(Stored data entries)
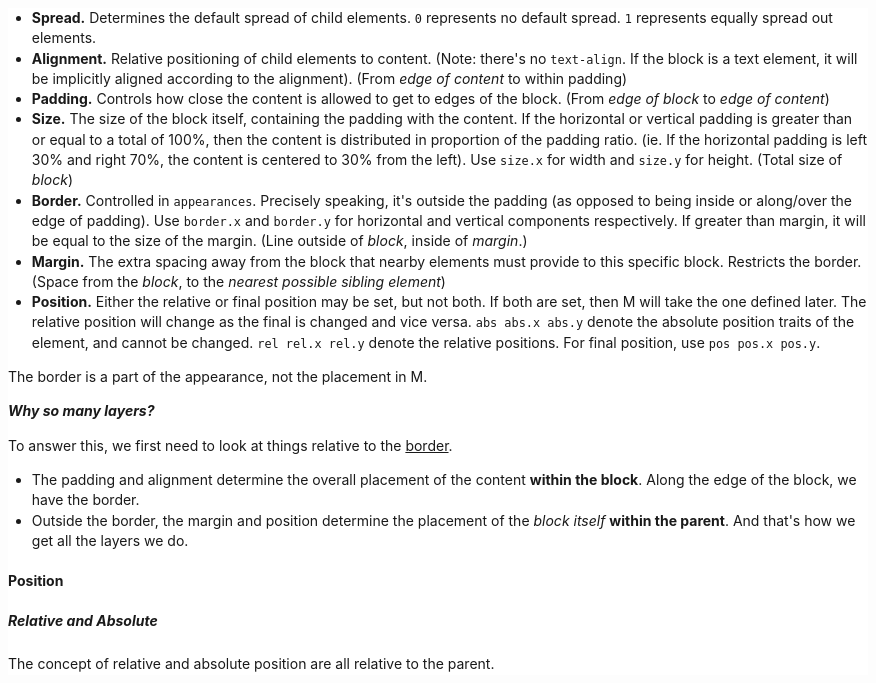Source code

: * **Spread.** Determines the default spread of child elements. `0` represents no default spread. `1` represents equally spread out elements. 
* **Alignment.** Relative positioning of child elements to content. (Note: there's no `text-align`. If the block is a text element, it will be implicitly aligned according to the alignment). (From *edge of content* to within padding)
* **Padding.** Controls how close the content is allowed to get to edges of the block. (From *edge of block* to *edge of content*)
* **Size.** The size of the block itself, containing the padding with the content. If the horizontal or vertical padding is greater than or equal to a total of 100%, then the content is distributed in proportion of the padding ratio. (ie. If the horizontal padding is left 30% and right 70%, the content is centered to 30% from the left). Use `size.x` for width and `size.y` for height. (Total size of *block*)
* **Border.** Controlled in `appearances`. Precisely speaking, it's outside the padding (as opposed to being inside or along/over the edge of padding). Use `border.x` and `border.y` for horizontal and vertical components respectively. If greater than margin, it will be equal to the size of the margin. (Line outside of *block*, inside of *margin*.)
* **Margin.** The extra spacing away from the block that nearby elements must provide to this specific block. Restricts the border. (Space from the *block*, to the *nearest possible sibling element*)
* **Position.** Either the relative or final position may be set, but not both. If both are set, then M will take the one defined later. The relative position will change as the final is changed and vice versa. `abs abs.x abs.y`  denote the absolute position traits of the element, and cannot be changed. `rel rel.x rel.y` denote the relative positions. For final position, use `pos pos.x pos.y`. 

The border is a part of the appearance, not the placement in M.

***Why so many layers?***

To answer this, we first need to look at things relative to the <u>border</u>. 

* The padding and alignment determine the overall placement of the content **within the block**. Along the edge of the block, we have the border. 
* Outside the border, the margin and position determine the placement of the *block itself* **within the parent**. And that's how we get all the layers we do.

#### Position

##### Relative and Absolute

The concept of relative and absolute position are all relative to the parent.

▶ PROBLEM DETAILS
Arrange every line of the data above as a JSON list of strings, one string per line. Skip the blank lines and leave the pictures out.

▶ RESPONSE TO THIS EXERCISE
[
  "Source code",
  ": * **Spread.** Determines the default spread of child elements. `0` represents no default spread. `1` represents equally spread out elements. ",
  "* **Alignment.** Relative positioning of child elements to content. (Note: there's no `text-align`. If the block is a text element, it will be implicitly aligned according to the alignment). (From *edge of content* to within padding)",
  "* **Padding.** Controls how close the content is allowed to get to edges of the block. (From *edge of block* to *edge of content*)",
  "* **Size.** The size of the block itself, containing the padding with the content. If the horizontal or vertical padding is greater than or equal to a total of 100%, then the content is distributed in proportion of the padding ratio. (ie. If the horizontal padding is left 30% and right 70%, the content is centered to 30% from the left). Use `size.x` for width and `size.y` for height. (Total size of *block*)",
  "* **Border.** Controlled in `appearances`. Precisely speaking, it's outside the padding (as opposed to being inside or along/over the edge of padding). Use `border.x` and `border.y` for horizontal and vertical components respectively. If greater than margin, it will be equal to the size of the margin. (Line outside of *block*, inside of *margin*.)",
  "* **Margin.** The extra spacing away from the block that nearby elements must provide to this specific block. Restricts the border. (Space from the *block*, to the *nearest possible sibling element*)",
  "* **Position.** Either the relative or final position may be set, but not both. If both are set, then M will take the one defined later. The relative position will change as the final is changed and vice versa. `abs abs.x abs.y`  denote the absolute position traits of the element, and cannot be changed. `rel rel.x rel.y` denote the relative positions. For final position, use `pos pos.x pos.y`. ",
  "The border is a part of the appearance, not the placement in M.",
  "***Why so many layers?***",
  "To answer this, we first need to look at things relative to the <u>border</u>. ",
  "* The padding and alignment determine the overall placement of the content **within the block**. Along the edge of the block, we have the border. ",
  "* Outside the border, the margin and position determine the placement of the *block itself* **within the parent**. And that's how we get all the layers we do.",
  "#### Position",
  "##### Relative and Absolute",
  "The concept of relative and absolute position are all relative to the parent."
]